Generating function head with [head | tail] list matching

I’m trying to generate a function head that includes a head/tail-style list pattern match, like so:

def get([{:id, id} | opts]) do
  # function body

However, I’m running into lots and lots of brick walls. I think the root of the problem is that sometimes the function being defined has this pattern matching, but other times it doesn’t. So I’m trying to dynamically build the argument list, and then insert it into the quote block with unquote fragments, but nothing seems to work. In other words, if I was hardcoding the two different cases, I would use [unquote(id_tuple) | unquote(opts)] in one case and just unquote(opts) in the other (as arguments in the function def).

The most common error I get is unquote called outside quote; less common is matching failures on :elixir_expand.expand_list. If I don’t get either of those errors, then compilation will inevitably fail because the variables weren’t unquoted correctly and it tries to evaluate them as functions.

@jotakami welcome to the forum!

Any chance you can share some code? Happy to help but a bit hard to make any suggestions without some code (working or not).


Welcome to the forum!

As @kip mentioned, some more infos would be nice.

Maybe the following example can give you a hint.

defmodule Foo do
  [:id, :foo]
  |> Enum.each(fn k ->
    def do_inspect([{unquote(k), v} | t]) do
      IO.inspect(v, label: unquote(k))

  def do_inspect([_|t]), do: do_inspect(t)
  def do_inspect([]), do: :ok
iex(1)> Foo.do_inspect([{:id, 1}, {:foo, 2}, {:bar, 3}])
id: 1
foo: 2
iex(2)> Foo.do_inspect(nil)
** (FunctionClauseError) no function clause matching in Foo.do_inspect/1

    The following arguments were given to Foo.do_inspect/1:

        # 1

    Attempted function clauses (showing 4 out of 4):

        def do_inspect([{:id, v} | t])
        def do_inspect([{:foo, v} | t])
        def do_inspect([_ | t])
        def do_inspect([])
1 Like

Thanks for the quick responses, here’s the actual quote block where I’m trying to do all this:

quote bind_quoted: binding() do
  def unquote(verb)(unquote(args)) do
    @client.unquote(@client_type)(unquote(pre) ++ __pre__(), __post__() ++ unquote(post))
    |> Tesla.unquote(verb)(unquote(path), unquote(opts))

If path is a string literal, then args should just be the name opts, but if path includes (quoted) interpolation then I want to pull out the interpolated name and put it at the front of the argument list as a pattern match.

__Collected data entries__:

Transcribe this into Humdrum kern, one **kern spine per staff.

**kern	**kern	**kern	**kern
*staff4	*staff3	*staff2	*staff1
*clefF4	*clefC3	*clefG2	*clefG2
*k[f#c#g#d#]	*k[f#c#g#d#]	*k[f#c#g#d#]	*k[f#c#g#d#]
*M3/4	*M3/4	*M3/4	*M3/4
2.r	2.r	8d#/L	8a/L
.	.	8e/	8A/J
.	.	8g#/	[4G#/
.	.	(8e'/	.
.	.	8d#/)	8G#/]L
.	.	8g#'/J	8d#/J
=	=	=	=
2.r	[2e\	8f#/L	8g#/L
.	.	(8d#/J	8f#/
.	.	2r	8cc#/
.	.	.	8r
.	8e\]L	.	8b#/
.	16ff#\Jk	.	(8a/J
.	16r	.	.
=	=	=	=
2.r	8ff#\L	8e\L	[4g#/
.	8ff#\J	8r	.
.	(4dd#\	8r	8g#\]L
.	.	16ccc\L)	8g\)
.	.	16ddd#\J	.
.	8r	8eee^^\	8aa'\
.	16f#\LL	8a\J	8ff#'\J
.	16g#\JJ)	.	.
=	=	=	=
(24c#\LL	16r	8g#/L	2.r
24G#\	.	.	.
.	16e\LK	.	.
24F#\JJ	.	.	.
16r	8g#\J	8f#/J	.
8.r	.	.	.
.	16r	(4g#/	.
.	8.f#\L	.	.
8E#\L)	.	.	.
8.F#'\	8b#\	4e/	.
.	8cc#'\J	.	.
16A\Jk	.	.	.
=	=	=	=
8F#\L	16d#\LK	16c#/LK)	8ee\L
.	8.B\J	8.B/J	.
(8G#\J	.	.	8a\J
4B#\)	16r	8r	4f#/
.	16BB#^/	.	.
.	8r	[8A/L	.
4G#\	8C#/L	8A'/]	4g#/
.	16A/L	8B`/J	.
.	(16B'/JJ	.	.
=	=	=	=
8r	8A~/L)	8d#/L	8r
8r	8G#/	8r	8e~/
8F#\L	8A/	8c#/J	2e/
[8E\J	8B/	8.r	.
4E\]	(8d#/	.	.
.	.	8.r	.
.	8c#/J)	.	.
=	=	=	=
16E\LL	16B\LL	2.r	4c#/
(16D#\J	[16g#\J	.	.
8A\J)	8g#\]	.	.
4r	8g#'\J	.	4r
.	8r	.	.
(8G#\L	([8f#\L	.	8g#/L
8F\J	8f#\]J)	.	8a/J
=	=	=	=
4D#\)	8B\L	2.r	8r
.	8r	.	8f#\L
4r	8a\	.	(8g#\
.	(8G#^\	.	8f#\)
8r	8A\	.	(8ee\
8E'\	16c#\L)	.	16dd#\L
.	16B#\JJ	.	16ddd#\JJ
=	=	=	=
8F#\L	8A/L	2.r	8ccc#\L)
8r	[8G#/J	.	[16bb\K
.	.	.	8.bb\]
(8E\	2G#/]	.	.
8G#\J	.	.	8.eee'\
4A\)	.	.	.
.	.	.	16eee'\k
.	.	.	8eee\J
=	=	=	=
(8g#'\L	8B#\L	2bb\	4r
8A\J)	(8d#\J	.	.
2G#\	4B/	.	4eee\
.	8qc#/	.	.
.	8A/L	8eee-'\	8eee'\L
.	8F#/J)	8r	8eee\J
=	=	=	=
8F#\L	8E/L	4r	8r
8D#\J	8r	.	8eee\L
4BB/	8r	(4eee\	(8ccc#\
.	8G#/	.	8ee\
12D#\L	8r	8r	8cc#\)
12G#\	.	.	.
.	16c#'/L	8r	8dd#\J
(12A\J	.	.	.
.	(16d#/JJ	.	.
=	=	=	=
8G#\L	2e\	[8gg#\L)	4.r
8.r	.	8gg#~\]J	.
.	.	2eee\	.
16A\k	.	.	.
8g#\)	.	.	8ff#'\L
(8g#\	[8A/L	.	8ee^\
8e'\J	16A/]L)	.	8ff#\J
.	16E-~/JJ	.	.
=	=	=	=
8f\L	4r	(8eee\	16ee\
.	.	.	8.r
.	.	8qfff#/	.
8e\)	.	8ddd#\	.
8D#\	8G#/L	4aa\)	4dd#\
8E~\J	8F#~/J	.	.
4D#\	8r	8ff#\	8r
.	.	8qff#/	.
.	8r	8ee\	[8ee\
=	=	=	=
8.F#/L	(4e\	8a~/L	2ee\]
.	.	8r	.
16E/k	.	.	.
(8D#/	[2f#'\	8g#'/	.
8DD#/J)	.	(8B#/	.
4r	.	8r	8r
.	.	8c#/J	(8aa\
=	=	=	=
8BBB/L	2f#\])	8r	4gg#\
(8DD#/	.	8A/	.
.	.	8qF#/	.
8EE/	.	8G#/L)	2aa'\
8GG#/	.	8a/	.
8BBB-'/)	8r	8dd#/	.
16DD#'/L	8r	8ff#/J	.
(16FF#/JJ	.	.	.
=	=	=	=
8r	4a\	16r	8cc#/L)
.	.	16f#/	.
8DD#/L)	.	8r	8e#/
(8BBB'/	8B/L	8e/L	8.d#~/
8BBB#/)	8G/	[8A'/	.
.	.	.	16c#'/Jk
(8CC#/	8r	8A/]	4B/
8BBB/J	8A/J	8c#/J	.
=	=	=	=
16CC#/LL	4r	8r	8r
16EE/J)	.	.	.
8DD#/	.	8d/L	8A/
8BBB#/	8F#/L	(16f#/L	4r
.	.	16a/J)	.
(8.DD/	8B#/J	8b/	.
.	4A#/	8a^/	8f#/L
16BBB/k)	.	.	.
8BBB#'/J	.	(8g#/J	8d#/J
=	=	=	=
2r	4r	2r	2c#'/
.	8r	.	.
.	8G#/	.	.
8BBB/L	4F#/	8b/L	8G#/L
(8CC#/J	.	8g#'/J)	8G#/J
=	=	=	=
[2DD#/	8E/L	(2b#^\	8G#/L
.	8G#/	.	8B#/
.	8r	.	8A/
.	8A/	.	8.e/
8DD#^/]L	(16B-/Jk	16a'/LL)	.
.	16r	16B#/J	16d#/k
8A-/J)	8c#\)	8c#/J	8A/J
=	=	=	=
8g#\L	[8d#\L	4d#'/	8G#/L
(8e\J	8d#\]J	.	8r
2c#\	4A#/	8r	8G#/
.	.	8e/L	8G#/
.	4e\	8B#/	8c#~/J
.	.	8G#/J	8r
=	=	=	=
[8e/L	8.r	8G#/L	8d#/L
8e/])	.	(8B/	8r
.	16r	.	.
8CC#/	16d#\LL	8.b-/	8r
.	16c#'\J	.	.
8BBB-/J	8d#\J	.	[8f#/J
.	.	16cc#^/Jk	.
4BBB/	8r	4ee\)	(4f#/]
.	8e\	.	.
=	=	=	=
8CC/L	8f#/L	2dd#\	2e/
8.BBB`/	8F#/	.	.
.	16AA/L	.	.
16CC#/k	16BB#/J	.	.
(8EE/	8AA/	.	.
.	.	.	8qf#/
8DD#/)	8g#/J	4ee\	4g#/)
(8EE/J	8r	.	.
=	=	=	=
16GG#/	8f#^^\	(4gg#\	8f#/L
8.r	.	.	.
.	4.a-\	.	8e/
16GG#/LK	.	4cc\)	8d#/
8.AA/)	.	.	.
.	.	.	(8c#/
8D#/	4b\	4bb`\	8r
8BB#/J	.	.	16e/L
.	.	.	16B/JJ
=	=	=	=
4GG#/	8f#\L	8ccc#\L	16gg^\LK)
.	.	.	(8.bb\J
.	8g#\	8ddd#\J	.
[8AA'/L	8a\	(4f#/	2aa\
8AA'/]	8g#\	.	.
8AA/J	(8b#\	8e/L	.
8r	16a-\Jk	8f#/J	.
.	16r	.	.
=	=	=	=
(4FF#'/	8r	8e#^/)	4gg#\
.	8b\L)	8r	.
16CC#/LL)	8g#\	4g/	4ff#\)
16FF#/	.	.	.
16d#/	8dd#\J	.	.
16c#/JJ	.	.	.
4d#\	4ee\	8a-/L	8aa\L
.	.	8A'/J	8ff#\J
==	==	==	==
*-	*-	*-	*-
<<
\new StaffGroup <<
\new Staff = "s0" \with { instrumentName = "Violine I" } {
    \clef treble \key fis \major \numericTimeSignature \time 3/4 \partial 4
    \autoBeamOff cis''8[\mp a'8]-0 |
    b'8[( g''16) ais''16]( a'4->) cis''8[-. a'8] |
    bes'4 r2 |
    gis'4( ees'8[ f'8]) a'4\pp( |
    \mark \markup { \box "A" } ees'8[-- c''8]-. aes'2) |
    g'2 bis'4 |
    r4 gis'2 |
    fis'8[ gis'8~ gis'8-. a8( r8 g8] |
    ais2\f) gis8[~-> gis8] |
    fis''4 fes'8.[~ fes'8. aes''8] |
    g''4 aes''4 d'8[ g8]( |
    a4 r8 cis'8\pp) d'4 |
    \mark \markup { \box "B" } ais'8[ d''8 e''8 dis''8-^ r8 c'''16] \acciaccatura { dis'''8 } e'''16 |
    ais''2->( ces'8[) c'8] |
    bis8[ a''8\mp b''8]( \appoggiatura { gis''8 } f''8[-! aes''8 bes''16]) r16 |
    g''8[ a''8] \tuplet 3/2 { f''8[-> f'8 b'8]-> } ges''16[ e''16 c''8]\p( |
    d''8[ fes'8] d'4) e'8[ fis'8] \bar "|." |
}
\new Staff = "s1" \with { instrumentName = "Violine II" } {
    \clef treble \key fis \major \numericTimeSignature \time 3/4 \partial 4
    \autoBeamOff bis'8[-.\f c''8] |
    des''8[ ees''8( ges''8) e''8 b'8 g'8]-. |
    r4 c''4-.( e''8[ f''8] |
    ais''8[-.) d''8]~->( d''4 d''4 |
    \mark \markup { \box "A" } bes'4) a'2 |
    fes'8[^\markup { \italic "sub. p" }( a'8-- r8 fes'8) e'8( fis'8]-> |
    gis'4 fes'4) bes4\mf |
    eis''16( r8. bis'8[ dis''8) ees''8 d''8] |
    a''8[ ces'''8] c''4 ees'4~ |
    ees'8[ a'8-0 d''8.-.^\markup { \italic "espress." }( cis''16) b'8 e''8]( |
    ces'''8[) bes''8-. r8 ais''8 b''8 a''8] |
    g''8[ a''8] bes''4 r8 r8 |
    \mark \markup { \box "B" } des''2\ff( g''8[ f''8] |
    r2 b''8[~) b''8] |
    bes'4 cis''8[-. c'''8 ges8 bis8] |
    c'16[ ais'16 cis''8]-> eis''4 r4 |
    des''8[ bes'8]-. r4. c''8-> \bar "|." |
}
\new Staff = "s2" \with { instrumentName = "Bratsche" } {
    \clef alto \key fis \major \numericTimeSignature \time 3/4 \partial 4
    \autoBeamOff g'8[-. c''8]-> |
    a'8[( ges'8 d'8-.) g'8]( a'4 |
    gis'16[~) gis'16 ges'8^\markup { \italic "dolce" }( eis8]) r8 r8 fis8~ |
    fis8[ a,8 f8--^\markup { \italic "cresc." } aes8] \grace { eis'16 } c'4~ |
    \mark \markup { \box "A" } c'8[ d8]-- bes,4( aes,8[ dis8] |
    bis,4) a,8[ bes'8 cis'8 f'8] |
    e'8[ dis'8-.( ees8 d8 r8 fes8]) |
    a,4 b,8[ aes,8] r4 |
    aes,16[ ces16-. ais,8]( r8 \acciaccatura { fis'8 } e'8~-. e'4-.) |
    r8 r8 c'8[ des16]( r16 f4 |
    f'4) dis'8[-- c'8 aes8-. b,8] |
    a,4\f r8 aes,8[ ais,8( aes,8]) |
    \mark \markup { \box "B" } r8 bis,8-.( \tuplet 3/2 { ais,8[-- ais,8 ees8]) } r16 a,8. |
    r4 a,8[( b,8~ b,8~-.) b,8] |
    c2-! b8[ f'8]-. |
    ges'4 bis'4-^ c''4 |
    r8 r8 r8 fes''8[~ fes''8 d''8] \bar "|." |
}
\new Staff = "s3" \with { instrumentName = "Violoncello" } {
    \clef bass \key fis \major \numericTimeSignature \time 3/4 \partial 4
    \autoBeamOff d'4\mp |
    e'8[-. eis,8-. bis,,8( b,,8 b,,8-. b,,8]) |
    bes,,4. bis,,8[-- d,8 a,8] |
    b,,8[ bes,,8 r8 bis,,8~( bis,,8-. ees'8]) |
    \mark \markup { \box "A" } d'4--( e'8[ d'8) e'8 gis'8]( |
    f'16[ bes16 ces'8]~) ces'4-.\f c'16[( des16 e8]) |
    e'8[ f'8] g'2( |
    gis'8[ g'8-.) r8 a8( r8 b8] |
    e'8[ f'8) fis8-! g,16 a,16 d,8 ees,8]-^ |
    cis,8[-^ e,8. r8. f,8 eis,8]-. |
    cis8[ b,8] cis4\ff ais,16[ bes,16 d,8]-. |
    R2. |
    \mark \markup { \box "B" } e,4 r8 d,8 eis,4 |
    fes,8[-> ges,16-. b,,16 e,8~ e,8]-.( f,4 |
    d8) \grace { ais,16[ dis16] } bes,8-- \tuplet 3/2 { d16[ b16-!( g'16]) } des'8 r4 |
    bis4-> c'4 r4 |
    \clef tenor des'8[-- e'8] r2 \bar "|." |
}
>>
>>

__Required tasks__:
A: Can you reproduce, word for word, the stretch of the forum thread on generating Elixir function heads from "As @kip mentioned, some" through "IO.inspect(v, label: unquote(k))"?
B: How would you carry on the forum thread about generating Elixir function heads, picking up after its final sentence?

__Outputs for the tasks__:
A:
As @kip mentioned, some more infos would be nice.

Maybe the following example can give you a hint.

defmodule Foo do
  [:id, :foo]
  |> Enum.each(fn k ->
    def do_inspect([{unquote(k), v} | t]) do
      IO.inspect(v, label: unquote(k))

B:
So if path is the quoted expression "foo/#{bar}" then I want the arguments to look like [{:bar, bar} | opts] so that in the function body, unquoting the original interpolation will actually inject the bar that was matched in the function head. Does that make sense?

I think what makes this challenging is that I’m trying to handle both cases in a single quote block, because injecting the desired AST for args seems to be where things are falling apart.

Okay, I can now compile calls to this macro, but only by writing two separate macro bodies (for the string literal vs. interpolated string cases).

For string literals:

defp request(verb, path, pre, post) when is_binary(path) do
  quote bind_quoted: binding() do
    def unquote(verb)(opts \\ []) do
      @client.unquote(@client_type)(unquote(pre) ++ __pre__(), __post__() ++ unquote(post))
      |> Tesla.unquote(verb)(unquote(path), opts)

and for strings with interpolation:

defp request(verb, path, pre, post) do
  {path, param} = path_param(path)

  quote bind_quoted: binding() do
    def unquote(verb)([unquote(param) | opts]) do
      @client.unquote(@client_type)(unquote(pre) ++ __pre__(), __post__() ++ unquote(post))
      |> Tesla.unquote(verb)(
          [path_params: unquote(param)],
          &Keyword.put(&1, :path_params, [unquote(param)])

where e.g. path_param(quote do: "foo/#{bar}") would output {"foo/:bar", {:bar, Macro.var(:bar, nil) |> Macro.escape()}} so that path is a string suitable for Tesla.Middleware.PathParams and param is a tuple that can be unquoted into a keyword list.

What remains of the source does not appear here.